Questions fréquentes sur le test STOP-BANG
Le test STOP-BANG est-il fiable ?
Oui, le test STOP-BANG a été validé par de nombreuses études internationales. Sa sensibilité est d'environ 90 % pour détecter l'apnée du sommeil modérée à sévère (IAH ≥ 15). Cependant, il s'agit d'un outil de dépistage et non de diagnostic. Un résultat positif doit être confirmé par un examen du sommeil (polygraphie ou polysomnographie).
Peut-on faire le test STOP-BANG en ligne ?

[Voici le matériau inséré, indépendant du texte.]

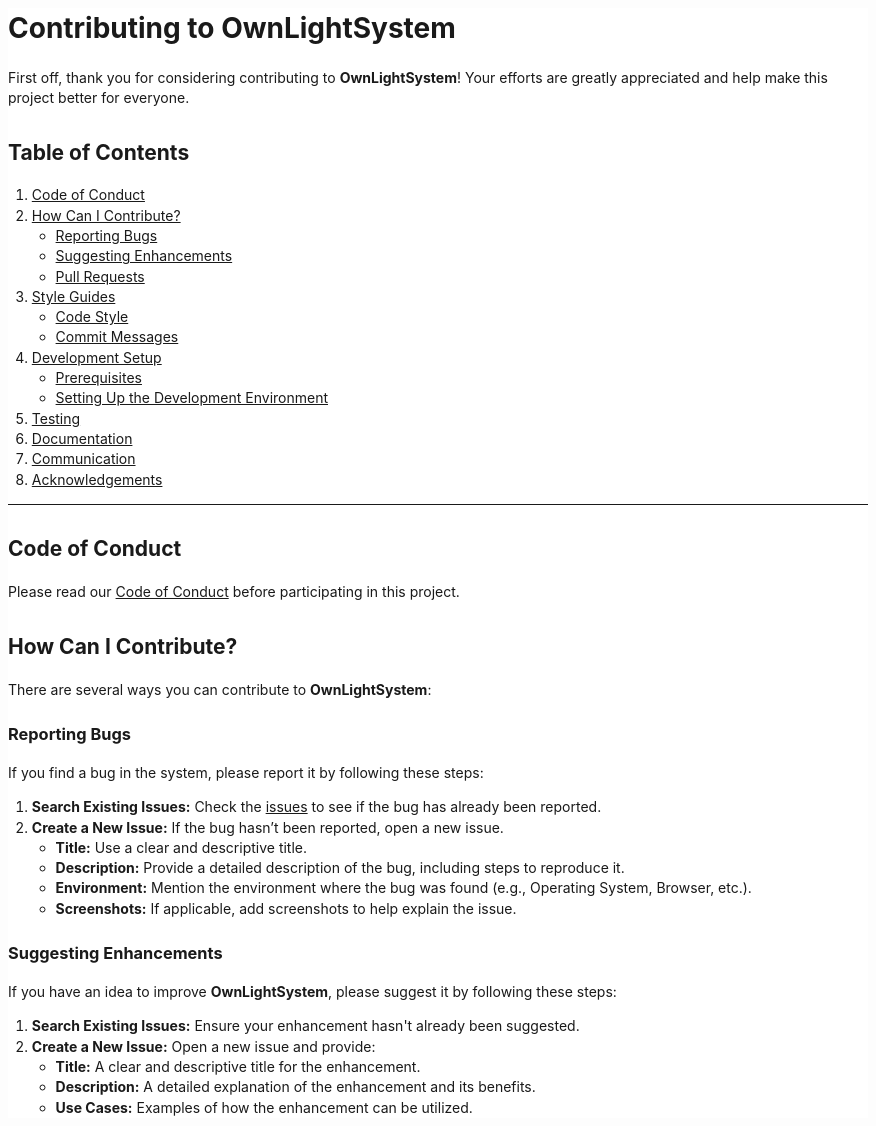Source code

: # Contributing to OwnLightSystem

First off, thank you for considering contributing to **OwnLightSystem**! Your efforts are greatly appreciated and help make this project better for everyone.

## Table of Contents

1. [Code of Conduct](#code-of-conduct)
2. [How Can I Contribute?](#how-can-i-contribute)
    - [Reporting Bugs](#reporting-bugs)
    - [Suggesting Enhancements](#suggesting-enhancements)
    - [Pull Requests](#pull-requests)
3. [Style Guides](#style-guides)
    - [Code Style](#code-style)
    - [Commit Messages](#commit-messages)
4. [Development Setup](#development-setup)
    - [Prerequisites](#prerequisites)
    - [Setting Up the Development Environment](#setting-up-the-development-environment)
5. [Testing](#testing)
6. [Documentation](#documentation)
7. [Communication](#communication)
8. [Acknowledgements](#acknowledgements)

---

## Code of Conduct

Please read our [Code of Conduct](CODE_OF_CONDUCT.md) before participating in this project.

## How Can I Contribute?

There are several ways you can contribute to **OwnLightSystem**:

### Reporting Bugs

If you find a bug in the system, please report it by following these steps:

1. **Search Existing Issues:** Check the [issues](https://github.com/yourusername/OwnLightSystem/issues) to see if the bug has already been reported.
2. **Create a New Issue:** If the bug hasn’t been reported, open a new issue.
    - **Title:** Use a clear and descriptive title.
    - **Description:** Provide a detailed description of the bug, including steps to reproduce it.
    - **Environment:** Mention the environment where the bug was found (e.g., Operating System, Browser, etc.).
    - **Screenshots:** If applicable, add screenshots to help explain the issue.

### Suggesting Enhancements

If you have an idea to improve **OwnLightSystem**, please suggest it by following these steps:

1. **Search Existing Issues:** Ensure your enhancement hasn't already been suggested.
2. **Create a New Issue:** Open a new issue and provide:
    - **Title:** A clear and descriptive title for the enhancement.
    - **Description:** A detailed explanation of the enhancement and its benefits.
    - **Use Cases:** Examples of how the enhancement can be utilized.
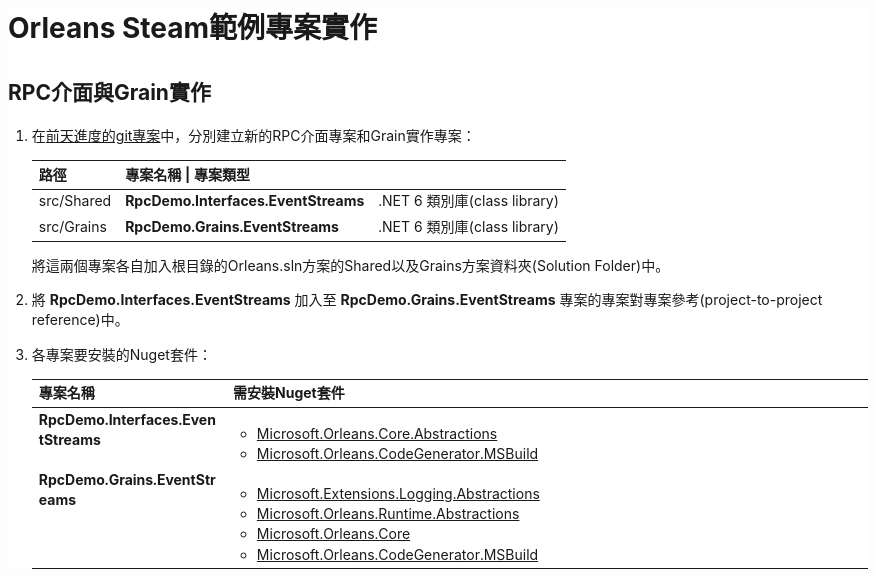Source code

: 
# Orleans Steam範例專案實作

## RPC介面與Grain實作

1.  在[前天進度的git專案](https://github.com/windperson/OrleansRpcDemo/tree/day18)中，分別建立新的RPC介面專案和Grain實作專案：

    | 路徑       | 專案名稱 \| 專案類型                |                              |
    |:-----------|:------------------------------------|:----------------------------:|
    | src/Shared | **RpcDemo.Interfaces.EventStreams** | .NET 6 類別庫(class library) |
    | src/Grains | **RpcDemo.Grains.EventStreams**     | .NET 6 類別庫(class library) |

    將這兩個專案各自加入根目錄的Orleans.sln方案的Shared以及Grains方案資料夾(Solution Folder)中。

2.  將 **RpcDemo.Interfaces.EventStreams** 加入至 **RpcDemo.Grains.EventStreams** 專案的專案對專案參考(project-to-project reference)中。

3.  各專案要安裝的Nuget套件：

    <table>
    <colgroup>
    <col style="width: 23%" />
    <col style="width: 76%" />
    </colgroup>
    <thead>
    <tr class="header">
    <th style="text-align: left;">專案名稱</th>
    <th style="text-align: left;">需安裝Nuget套件</th>
    </tr>
    </thead>
    <tbody>
    <tr class="odd">
    <td style="text-align: left;"><strong>RpcDemo.Interfaces.EventStreams</strong></td>
    <td style="text-align: left;"><ul>
    <li><a href="https://www.nuget.org/packages/Microsoft.Orleans.Core.Abstractions">Microsoft.Orleans.Core.Abstractions</a></li>
    <li><a href="https://www.nuget.org/packages/Microsoft.Orleans.CodeGenerator.MSBuild">Microsoft.Orleans.CodeGenerator.MSBuild</a></li>
    </ul></td>
    </tr>
    <tr class="even">
    <td style="text-align: left;"><strong>RpcDemo.Grains.EventStreams</strong></td>
    <td style="text-align: left;"><ul>
    <li><a href="https://www.nuget.org/packages/Microsoft.Extensions.Logging.Abstractions">Microsoft.Extensions.Logging.Abstractions</a></li>
    <li><a href="https://www.nuget.org/packages/Microsoft.Orleans.Runtime.Abstractions">Microsoft.Orleans.Runtime.Abstractions</a></li>
    <li><a href="https://www.nuget.org/packages/Microsoft.Orleans.Core">Microsoft.Orleans.Core</a></li>
    <li><a href="https://www.nuget.org/packages/Microsoft.Orleans.CodeGenerator.MSBuild">Microsoft.Orleans.CodeGenerator.MSBuild</a></li>
    </ul></td>
    </tr>
    </tbody>
    </table>

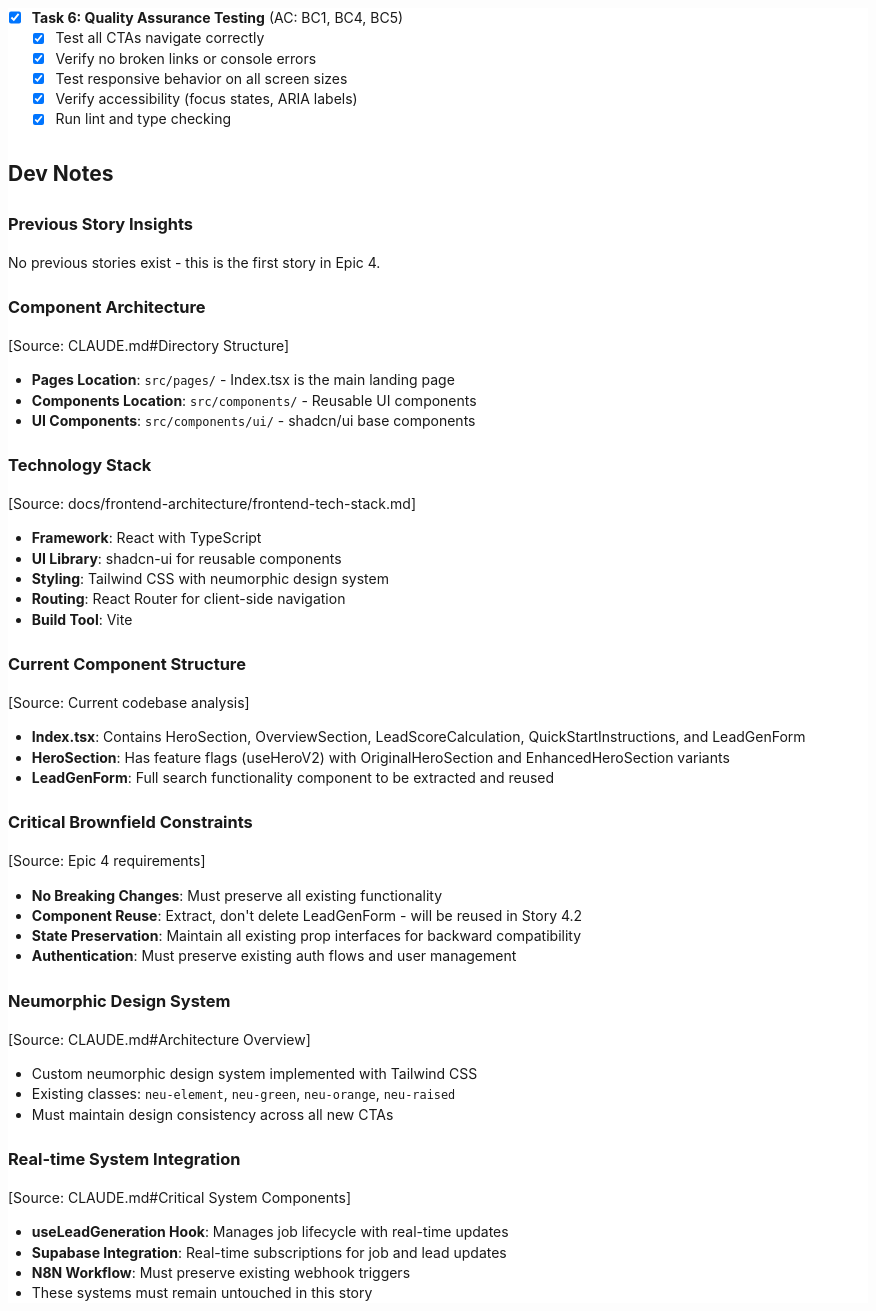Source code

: - [x] **Task 6: Quality Assurance Testing** (AC: BC1, BC4, BC5)
  - [x] Test all CTAs navigate correctly
  - [x] Verify no broken links or console errors
  - [x] Test responsive behavior on all screen sizes
  - [x] Verify accessibility (focus states, ARIA labels)
  - [x] Run lint and type checking

## Dev Notes

### Previous Story Insights
No previous stories exist - this is the first story in Epic 4.

### Component Architecture
[Source: CLAUDE.md#Directory Structure]
- **Pages Location**: `src/pages/` - Index.tsx is the main landing page
- **Components Location**: `src/components/` - Reusable UI components
- **UI Components**: `src/components/ui/` - shadcn/ui base components

### Technology Stack
[Source: docs/frontend-architecture/frontend-tech-stack.md]
- **Framework**: React with TypeScript
- **UI Library**: shadcn-ui for reusable components
- **Styling**: Tailwind CSS with neumorphic design system
- **Routing**: React Router for client-side navigation
- **Build Tool**: Vite

### Current Component Structure
[Source: Current codebase analysis]
- **Index.tsx**: Contains HeroSection, OverviewSection, LeadScoreCalculation, QuickStartInstructions, and LeadGenForm
- **HeroSection**: Has feature flags (useHeroV2) with OriginalHeroSection and EnhancedHeroSection variants
- **LeadGenForm**: Full search functionality component to be extracted and reused

### Critical Brownfield Constraints
[Source: Epic 4 requirements]
- **No Breaking Changes**: Must preserve all existing functionality
- **Component Reuse**: Extract, don't delete LeadGenForm - will be reused in Story 4.2
- **State Preservation**: Maintain all existing prop interfaces for backward compatibility
- **Authentication**: Must preserve existing auth flows and user management

### Neumorphic Design System
[Source: CLAUDE.md#Architecture Overview]
- Custom neumorphic design system implemented with Tailwind CSS
- Existing classes: `neu-element`, `neu-green`, `neu-orange`, `neu-raised`
- Must maintain design consistency across all new CTAs

### Real-time System Integration
[Source: CLAUDE.md#Critical System Components]
- **useLeadGeneration Hook**: Manages job lifecycle with real-time updates
- **Supabase Integration**: Real-time subscriptions for job and lead updates
- **N8N Workflow**: Must preserve existing webhook triggers
- These systems must remain untouched in this story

Oui, le test STOP-BANG peut être réalisé en ligne. Il suffit de répondre par Oui ou Non à 8 questions simples. Sur Diagapnee.fr, vous pouvez faire le test gratuitement et obtenir votre résultat immédiatement, avec des recommandations personnalisées selon votre score.
Que faire si mon score STOP-BANG est élevé ?
Un score élevé (5-8) indique un risque important d'apnée du sommeil. Il est recommandé de consulter votre médecin traitant ou un spécialiste du sommeil rapidement. Celui-ci pourra prescrire un examen du sommeil (polygraphie ventilatoire à domicile ou polysomnographie en laboratoire) pour confirmer le diagnostic et mettre en place un traitement adapté.
Sources et références
- Inserm — Syndrome d'apnées du sommeil
- Ameli.fr — Comprendre l'apnée du sommeil
- Chung F. et al. — STOP-BANG questionnaire: a practical approach to screen for obstructive sleep apnea. Anesthesiology, 2008.
- Lancet Respiratory Medicine — Estimation of the global prevalence and burden of obstructive sleep apnoea, 2019.
- HAS — Recommandations sur la prise en charge du syndrome d'apnées-hypopnées obstructives du sommeil (SAHOS).